Israel's defence minister has met Palestinian president Mahmud Abbas for a rare high-level meeting, but a source close to Prime Minister Naftali Bennett insisted Monday his government had no plans to reboot peace talks.
Defence Minister Benny Gantz met Abbas in Ramallah for what were reportedly the first direct talks between an Israeli cabinet member and the 86-year-old Palestinian leader in several years.
The meeting, which Gantz's office said focused on "security policy, civilian and economic issues", came just hours after Bennett returned from Washington where he met US President Joe Biden.
Biden said he would urge Bennett to find ways "to advance peace and security and prosperity for Israelis and Palestinians."
According to a defence ministry statement, Gantz told Abbas that Israel "seeks to take measures that will strengthen the PA's economy."
-They also discussed shaping the security and economic situations in the West Bank and in Gaza- and agreed to "continue communicating further," it added.
A source close to Bennett said the meeting that he had approved focused on "issues between the defence establishment and the Palestinian Authority."

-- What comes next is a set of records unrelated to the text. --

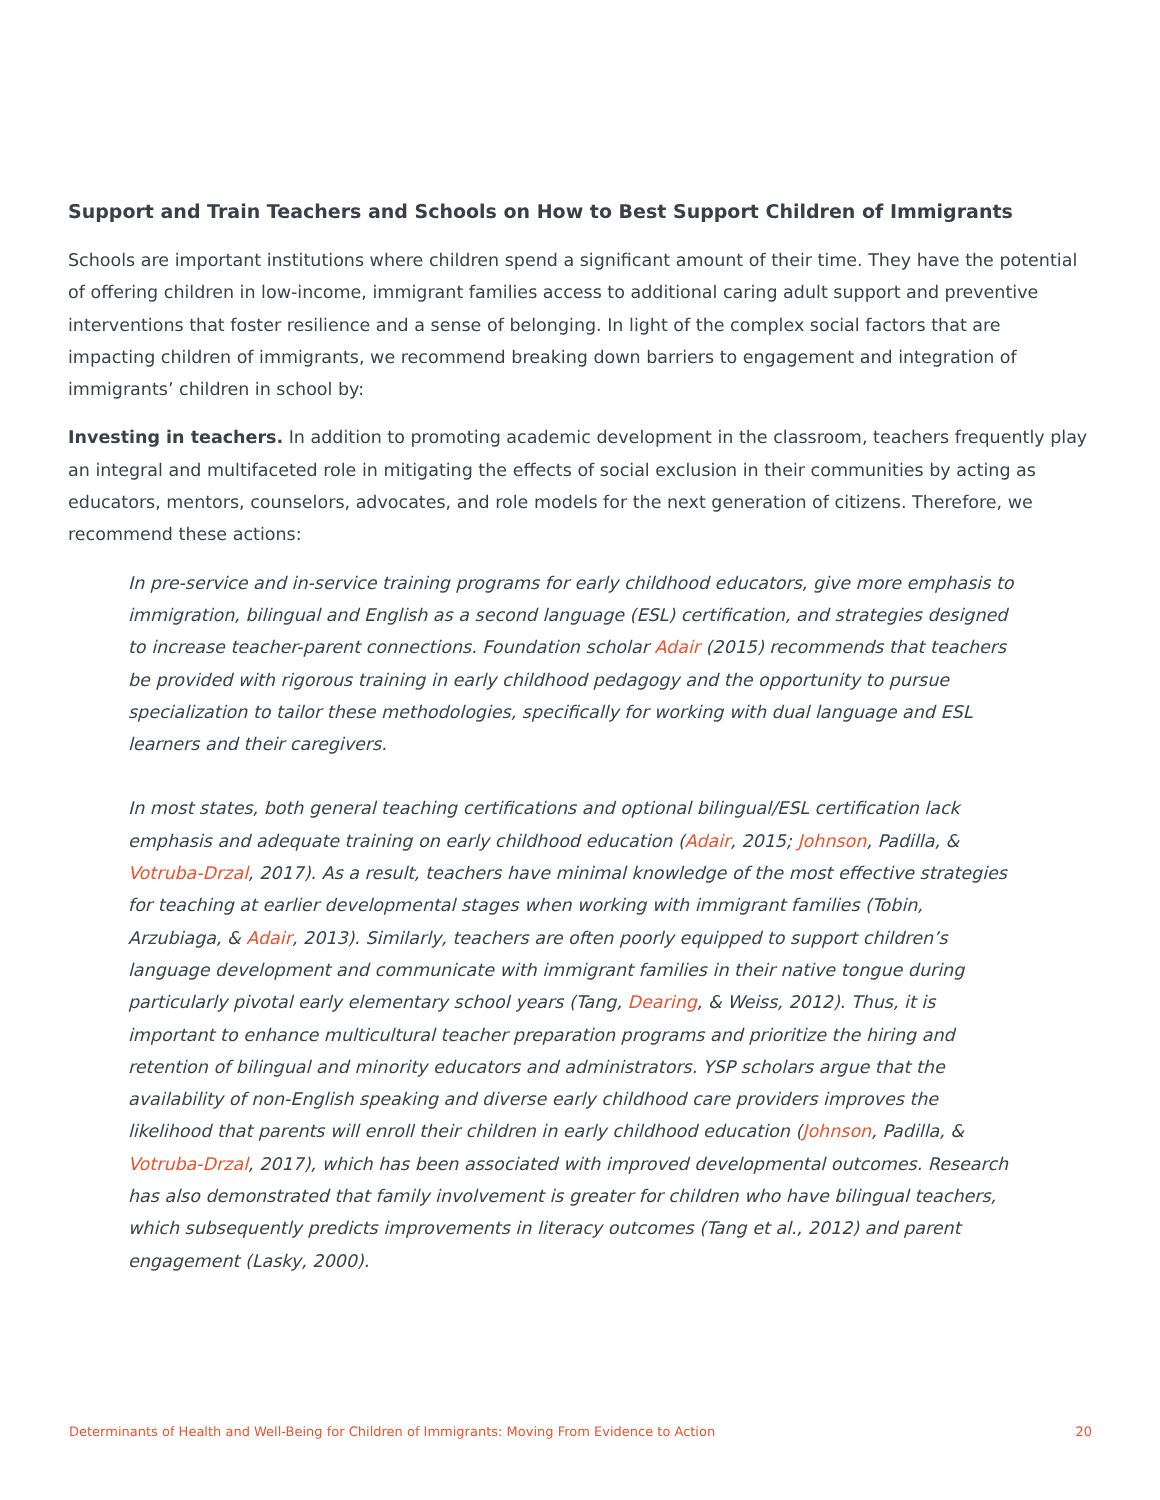Support and Train Teachers and Schools on How to Best Support Children of Immigrants
Schools are important institutions where children spend a significant amount of their time. They have the potential of offering children in low-income, immigrant families access to additional caring adult support and preventive interventions that foster resilience and a sense of belonging. In light of the complex social factors that are impacting children of immigrants, we recommend breaking down barriers to engagement and integration of immigrants’ children in school by:
Investing in teachers. In addition to promoting academic development in the classroom, teachers frequently play an integral and multifaceted role in mitigating the effects of social exclusion in their communities by acting as educators, mentors, counselors, advocates, and role models for the next generation of citizens. Therefore, we recommend these actions:
In pre-service and in-service training programs for early childhood educators, give more emphasis to immigration, bilingual and English as a second language (ESL) certification, and strategies designed to increase teacher-parent connections. Foundation scholar Adair (2015) recommends that teachers be provided with rigorous training in early childhood pedagogy and the opportunity to pursue specialization to tailor these methodologies, specifically for working with dual language and ESL learners and their caregivers.
In most states, both general teaching certifications and optional bilingual/ESL certification lack emphasis and adequate training on early childhood education (Adair, 2015; Johnson, Padilla, & Votruba-Drzal, 2017). As a result, teachers have minimal knowledge of the most effective strategies for teaching at earlier developmental stages when working with immigrant families (Tobin, Arzubiaga, & Adair, 2013). Similarly, teachers are often poorly equipped to support children’s language development and communicate with immigrant families in their native tongue during particularly pivotal early elementary school years (Tang, Dearing, & Weiss, 2012). Thus, it is important to enhance multicultural teacher preparation programs and prioritize the hiring and retention of bilingual and minority educators and administrators. YSP scholars argue that the availability of non-English speaking and diverse early childhood care providers improves the likelihood that parents will enroll their children in early childhood education (Johnson, Padilla, & Votruba-Drzal, 2017), which has been associated with improved developmental outcomes. Research has also demonstrated that family involvement is greater for children who have bilingual teachers, which subsequently predicts improvements in literacy outcomes (Tang et al., 2012) and parent engagement (Lasky, 2000).
Determinants of Health and Well-Being for Children of Immigrants: Moving From Evidence to Action 20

-There is no peace process with the Palestinians nor will there be- under Bennett's leadership, said the source who requested anonymity.
The Gantz-Abbas meeting included the head of the Israeli military branch responsible for civil affairs in the Palestinian territories, Ghasan Alyan, senior PA official Hussein Al Sheikh and Palestinian intelligence chief Majid Faraj.
Gantz's office said he and Abbas had held "a one-on-one meeting" after the broader talks.
Al Sheikh confirmed the meeting on Twitter but the PA was not immediately available to comment on its substance.
Bennett, 49, took office in June as head of an eclectic coalition in which his hawkish party holds only a handful of seats.
He is a long-standing opponent of Palestinian statehood and the former head of a council that lobbies for Jewish settlers in the West Bank, a territory occupied by Israel since 1967.
Jewish settlements in the West Bank are considered illegal under international law.
But despite Bennett's personal views, his government has sought to warm ties with the PA, which had effectively collapsed under former prime minister Benjamin Netanyahu, in power from 2009 until June this year.
Netanyahu, also a pro-settlement right-winger long reviled by Palestinians, further alienated Abbas through his tight embrace of former US president Donald Trump, accused of extreme pro-Israel bias.
Bennett's government has indicated a desire to boost the PA amid concern over a fresh conflict with Hamas Islamists who control Israeli-blockaded Gaza and are rivals of Abbas's Fatah secular Fatah movement.
An 11-day conflict in May between Israel and Palestinian militants in Gaza marked the worst hostilities in the area since 2014 and unrest has persisted despite an Egypt-brokered ceasefire.
Hamas condemned the Abbas-Gantz meeting, charging that it "deepens Palestinian political division".
Abbas has tightened his hold over the PA since his election in 2006.
He cancelled elections set for May and July that would have been the first Palestinian polls in 15 years.
The veteran leader cited Israel's refusal to allow voting in annexed east Jerusalem, which Palestinians as their future capital.
But some Palestinian experts said Abbas balked when it seemed clear Hamas was poised to rout Fatah at the polls.
Abbas's PA has also come under mounting global criticism over an alleged crackdown on internal opposition following the death in Palestinian custody of a prominent activist.
The United Nations and European Union last week expressed alarm over a spate of arrests targeting leading critics of Abbas and the PA.